The motives we have do not appear as direct
causes of behavior but may be disguised and obscure. Consider three men in a
pub, each drinking a glass of beer. One man may simply be satisfying his thirst
– drive. The second man may be in the pub in search of others to associate with
and thereby satisfy his social needs for
acceptance and recognition. The third man may be suffering from a variety of
personal problems, and is trying to drown his sorrows in the vague hope of
recovering his self – esteem. All three are apparently behaving in the same way
and yet each is achieving the satisfaction of a different need. This shows that
different motives can be satisfied by what appears as the same kind of
behaviour. On the other hand one motive may lead to many different forms and
expressions of behaviour. For a thirsty man, the half – pint at the pub is enough. To another thirsty man, many cups
of tea are the only source of satisfaction. To a third, sucking on a lemon
drop, which activates the salivary glands, may prove satisfactory. This shows
different behaviour springing from the same motive. This may be an obvious example, but the implications are far –
reaching. It may be quite difficult to decide on the different motives that
drive people to different sorts of behaviour.
We must also remember that we are often
motivated by impulses that we are not aware of. These unconscious motives govern much of our activity. We
cannot often say with accuracy why we did this or that, and not the other.

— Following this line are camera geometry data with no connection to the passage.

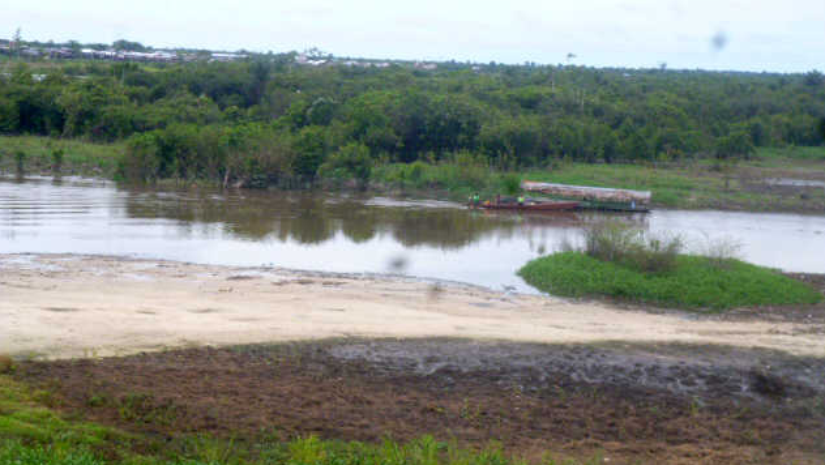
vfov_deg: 14.1
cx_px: 416
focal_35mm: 86
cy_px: 178
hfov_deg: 24.7
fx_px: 1882
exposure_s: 1/500
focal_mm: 13.9
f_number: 5.4
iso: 320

The capacity to modify and change our
responses and not to respond to instinctive drives only, is one of the
characteristics which distinguish humans from other living creatures and
machines. The plasticity or flexibility of behaviour is the way we develop what is called purpose
in life. All motives are purposeful, but, where the basic drives satisfy the
object of survival, other experiences associated with that satisfaction may
become needs and motives themselves quite independent of their original
association. The young child who has to fight for his nourishment may grow up
into an aggressive adult, as if the threat of hunger was always present in his
environment. He may generalize this aggression
towards the entire structure in which he lives.
The result of the experiences of home and
school can motivate a young person
against a particular way of life in the experiences were painful. Experiences
which are associated with pleasure will
tend to motivate a person in favour of that way of life.
“Homeostasis” is the name used for the
stabilizing process whereby a need sets up a type of behaviour which ceases
when the need is satisfied. Homeostasis in organisms is very much like an
automatic control system. When a homeostat is used to control the domestic
water supply, for example (when, of
course, it is called a thermostat). Then it switches on the heat when the water
reaches a lower temperature and switches it off when it reaches a higher
temperature. This is a simple example of the process of need – satisfaction and
drive – reduction, which is at the core of the whole motivational process.